When it comes to those issues, nobody does. That's what the courts are trying to define as we speak. (like they're the best to make those decisions!)
When I was a medical student at Jefferson Hospital in Philly, our NICU would try to save premies down to 24 weeks. At that time ('92) 24 wks was considered the age of viability, with a 50% survival rate. Even with those "odds" many decided for comfort measures, and let the baby return to peace, given the high rate of complications and so forth. NOW, we're down to 20 weeks, and the REAL ethical issue is becoming the "artificial womb". As technology advances, we may move beyond the test-tube baby having to be implanted into a woman AT ALL! I mention that to demonstrate the HUGE ethical issues we'll be facing soon. Surrogate mothers will be obsolete. Gay male couples will be able to have a baby "made" for them if they choose! If a mom is caught three times with drugs on board, could a court order her fetus removed and placed in the "protective custody" of an artificial womb for it's own good?
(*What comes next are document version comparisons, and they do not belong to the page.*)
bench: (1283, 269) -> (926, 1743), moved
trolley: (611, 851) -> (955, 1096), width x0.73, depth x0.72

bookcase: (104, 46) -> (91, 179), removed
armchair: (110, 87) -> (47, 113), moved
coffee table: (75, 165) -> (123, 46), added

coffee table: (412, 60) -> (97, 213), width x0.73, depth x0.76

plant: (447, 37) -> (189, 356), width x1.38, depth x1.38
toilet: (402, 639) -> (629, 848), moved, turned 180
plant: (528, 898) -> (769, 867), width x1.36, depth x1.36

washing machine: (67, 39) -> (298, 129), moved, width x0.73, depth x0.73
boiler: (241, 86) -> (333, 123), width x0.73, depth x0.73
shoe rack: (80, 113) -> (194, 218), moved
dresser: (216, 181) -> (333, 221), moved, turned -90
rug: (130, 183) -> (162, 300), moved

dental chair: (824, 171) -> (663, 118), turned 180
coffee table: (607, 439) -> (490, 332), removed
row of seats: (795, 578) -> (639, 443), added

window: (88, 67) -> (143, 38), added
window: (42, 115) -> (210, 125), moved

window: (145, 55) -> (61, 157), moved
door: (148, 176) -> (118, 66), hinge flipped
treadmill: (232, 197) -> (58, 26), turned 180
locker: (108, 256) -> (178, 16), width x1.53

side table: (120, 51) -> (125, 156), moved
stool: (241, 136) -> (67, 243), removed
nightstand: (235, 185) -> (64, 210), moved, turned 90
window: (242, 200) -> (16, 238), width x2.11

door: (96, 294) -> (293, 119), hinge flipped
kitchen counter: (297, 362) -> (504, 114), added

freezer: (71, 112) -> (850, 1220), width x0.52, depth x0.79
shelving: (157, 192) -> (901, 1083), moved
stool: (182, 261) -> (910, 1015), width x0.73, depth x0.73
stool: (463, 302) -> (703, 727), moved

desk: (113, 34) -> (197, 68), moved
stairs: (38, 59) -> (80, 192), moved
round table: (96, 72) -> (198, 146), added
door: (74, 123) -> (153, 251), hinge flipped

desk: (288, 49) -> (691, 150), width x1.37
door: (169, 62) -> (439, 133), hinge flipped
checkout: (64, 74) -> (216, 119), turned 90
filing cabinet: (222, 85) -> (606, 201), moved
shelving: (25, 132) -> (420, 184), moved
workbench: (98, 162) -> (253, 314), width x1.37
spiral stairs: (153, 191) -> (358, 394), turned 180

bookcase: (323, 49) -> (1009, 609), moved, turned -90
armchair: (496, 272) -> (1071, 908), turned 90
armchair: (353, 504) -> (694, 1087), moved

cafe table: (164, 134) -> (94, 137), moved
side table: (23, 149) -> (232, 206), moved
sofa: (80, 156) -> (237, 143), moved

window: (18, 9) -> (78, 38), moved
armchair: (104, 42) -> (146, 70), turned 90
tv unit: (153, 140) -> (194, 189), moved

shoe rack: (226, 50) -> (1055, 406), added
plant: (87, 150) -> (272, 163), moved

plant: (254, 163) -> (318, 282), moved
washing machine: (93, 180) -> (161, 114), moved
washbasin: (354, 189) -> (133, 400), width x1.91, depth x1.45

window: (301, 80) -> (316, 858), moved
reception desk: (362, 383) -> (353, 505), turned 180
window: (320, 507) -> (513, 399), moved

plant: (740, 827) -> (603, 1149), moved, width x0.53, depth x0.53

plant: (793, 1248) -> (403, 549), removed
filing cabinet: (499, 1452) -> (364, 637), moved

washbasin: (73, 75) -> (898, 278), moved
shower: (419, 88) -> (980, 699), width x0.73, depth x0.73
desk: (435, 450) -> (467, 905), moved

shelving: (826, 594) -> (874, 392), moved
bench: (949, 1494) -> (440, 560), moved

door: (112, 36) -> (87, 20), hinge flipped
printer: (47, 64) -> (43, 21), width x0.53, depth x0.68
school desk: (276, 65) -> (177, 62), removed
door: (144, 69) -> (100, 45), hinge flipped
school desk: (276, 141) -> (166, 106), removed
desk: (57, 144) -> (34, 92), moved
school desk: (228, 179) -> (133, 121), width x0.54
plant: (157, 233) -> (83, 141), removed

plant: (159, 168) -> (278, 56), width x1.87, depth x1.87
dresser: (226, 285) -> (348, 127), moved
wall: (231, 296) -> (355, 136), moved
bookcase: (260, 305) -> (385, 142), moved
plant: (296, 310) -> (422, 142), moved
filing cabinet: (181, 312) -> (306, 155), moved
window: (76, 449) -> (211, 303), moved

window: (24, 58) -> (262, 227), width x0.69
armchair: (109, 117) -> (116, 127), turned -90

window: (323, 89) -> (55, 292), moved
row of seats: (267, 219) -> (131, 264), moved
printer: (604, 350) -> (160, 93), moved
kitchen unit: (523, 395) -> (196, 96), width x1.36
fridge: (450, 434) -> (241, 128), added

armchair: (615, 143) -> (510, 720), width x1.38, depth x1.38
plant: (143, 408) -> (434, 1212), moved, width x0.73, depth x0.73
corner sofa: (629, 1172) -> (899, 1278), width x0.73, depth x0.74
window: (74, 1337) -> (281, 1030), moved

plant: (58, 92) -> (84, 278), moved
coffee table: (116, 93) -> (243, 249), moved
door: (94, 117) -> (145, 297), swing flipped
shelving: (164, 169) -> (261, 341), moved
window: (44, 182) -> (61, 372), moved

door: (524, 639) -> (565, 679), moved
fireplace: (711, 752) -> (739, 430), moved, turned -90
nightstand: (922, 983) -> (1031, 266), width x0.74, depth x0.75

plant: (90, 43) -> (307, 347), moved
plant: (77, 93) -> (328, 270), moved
These may seem obscure or extreme, but they are questions that we as humans, and supposedly "free" society, will be facing. The questions I originally posted here are going on right now. There was one doc at the conference who gives ALL his patients a letter encouraging them to share all their medical conditions with their children and relatives, so in case one of them turns out to be hereditary, he can say he "warned" them! Crazy, huh?
Thanks for your reply, I'm fascinated by what others think about this stuff. I don't think there's any right or wrong answers, and if anyone else does, I find that interesting too!